The gun is scheduled to be test-fired today, he was told.

Boggs complained to police supervisors that his new gun has never been fired. The ballistics test, he said, would diminish the value of the .45-caliber Taurus Millennium he bought last month for $399 at a local gun store.

He said the city is violating his Fourth Amendment rights that protect him from unreasonable searches and seizures.

Police defend their decade-old policy of checking most handguns that come into their custody -- no matter the reason -- to see if they have been used in a crime. They say public safety outweighs any inconvenience to the owner.

My tentative thinking is that any such policy of test-firing all guns that come into police custody, with no individualized suspicion that the gun had been used in any misconduct, violates the Fourth Amendment violation. It's a search, at least as much as moving the stereo equipment to see the serial number in Arizona v.
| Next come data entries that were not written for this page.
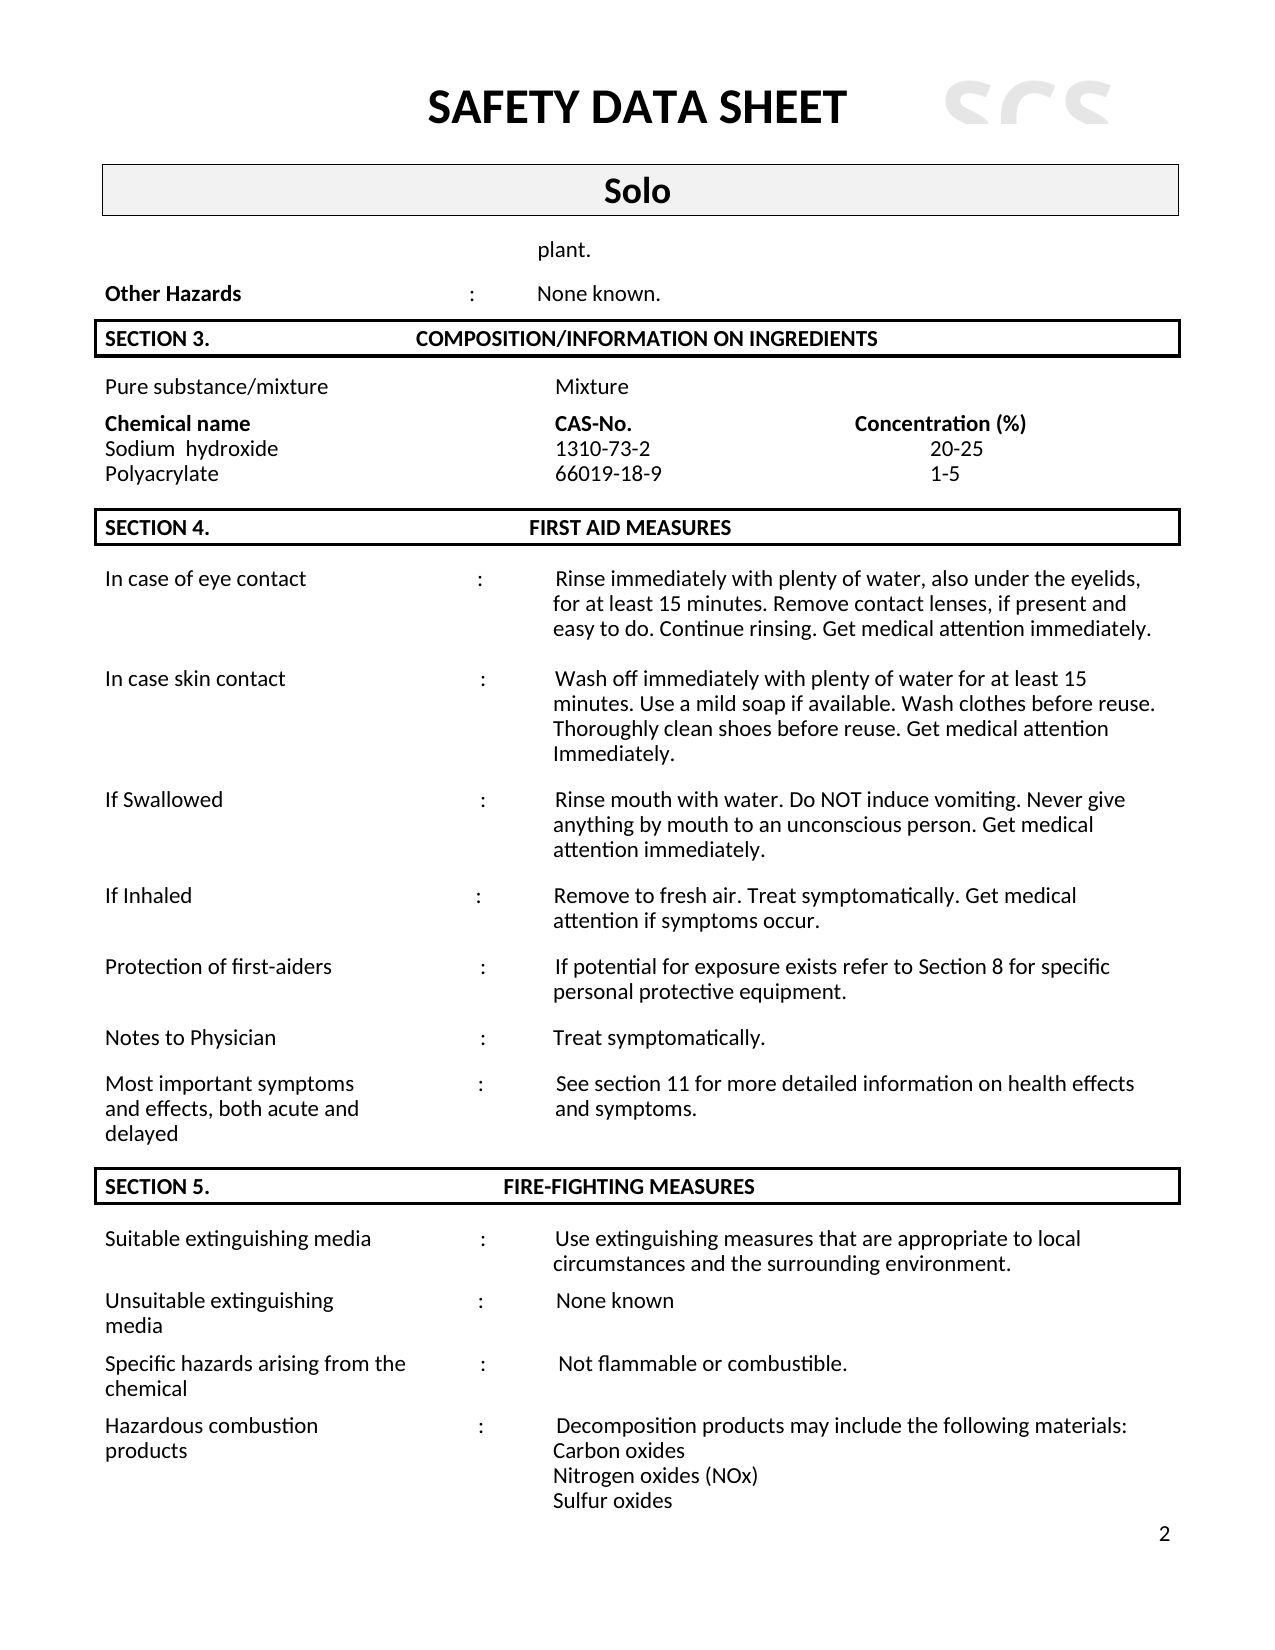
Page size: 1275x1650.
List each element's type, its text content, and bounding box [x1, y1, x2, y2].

text for at least 15 minutes. Remove contact lenses, if present and [105, 592, 1170, 617]
text Most important symptoms : See section 11 for more detailed information on health effects [105, 1071, 1170, 1096]
text In case skin contact : Wash off immediately with plenty of water for at least 15 [105, 667, 1170, 692]
text products Carbon oxides [105, 1439, 1170, 1464]
text In case of eye contact : Rinse immediately with plenty of water, also under the eyelids, [105, 567, 1170, 592]
text and effects, both acute and and symptoms. [105, 1096, 1170, 1121]
text SECTION 3. COMPOSITION/INFORMATION ON INGREDIENTS [97, 322, 1178, 354]
text attention immediately. [105, 838, 1170, 863]
text Thoroughly clean shoes before reuse. Get medical attention [105, 717, 1170, 742]
text SECTION 5. FIRE-FIGHTING MEASURES [97, 1170, 1178, 1202]
text Protection of first-aiders : If potential for exposure exists refer to Section 8 for specific [105, 954, 1170, 979]
text Chemical name CAS-No. Concentration (%) [105, 412, 1170, 437]
text circumstances and the surrounding environment. [105, 1251, 1170, 1276]
text plant. [105, 237, 1170, 262]
text Other Hazards : None known. [105, 279, 1170, 307]
text If Swallowed : Rinse mouth with water. Do NOT induce vomiting. Never give [105, 788, 1170, 813]
text chemical [105, 1376, 1170, 1401]
text Unsuitable extinguishing : None known [105, 1289, 1170, 1314]
text Pure substance/mixture Mixture [105, 374, 1170, 399]
text personal protective equipment. [105, 979, 1170, 1004]
text Specific hazards arising from the : Not flammable or combustible. [105, 1351, 1170, 1376]
text Hazardous combustion : Decomposition products may include the following materials: [105, 1414, 1170, 1439]
text media [105, 1314, 1170, 1339]
text anything by mouth to an unconscious person. Get medical [105, 813, 1170, 838]
text delayed [105, 1121, 1170, 1146]
text minutes. Use a mild soap if available. Wash clothes before reuse. [105, 692, 1170, 717]
text Sodium hydroxide 1310-73-2 20-25 [105, 437, 1170, 462]
text Polyacrylate 66019-18-9 1-5 [105, 462, 1170, 487]
text Immediately. [105, 742, 1170, 767]
text Suitable extinguishing media : Use extinguishing measures that are appropriate to local [105, 1226, 1170, 1251]
text easy to do. Continue rinsing. Get medical attention immediately. [105, 617, 1170, 642]
text Notes to Physician : Treat symptomatically. [105, 1025, 1170, 1050]
text Nitrogen oxides (NOx) [105, 1464, 1170, 1489]
text Sulfur oxides [105, 1489, 1170, 1514]
text attention if symptoms occur. [105, 908, 1170, 933]
text If Inhaled : Remove to fresh air. Treat symptomatically. Get medical [105, 883, 1170, 908]
text SECTION 4. FIRST AID MEASURES [97, 511, 1178, 543]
Hicks was a search. (Hicks was a Justice Scalia opinion, by the way.) And it's hard to justify this under the special needs / administrative search rationale, because it does seem to be aimed at serving the general interest in law enforcement.

To be sure, this search is much less intrusive than many other searches, and it doesn't outrage me (though note that I'm generally far from a privacy maximalist). Still, it seems to be prohibited by standard Fourth Amendment doctrine. Or am I missing something?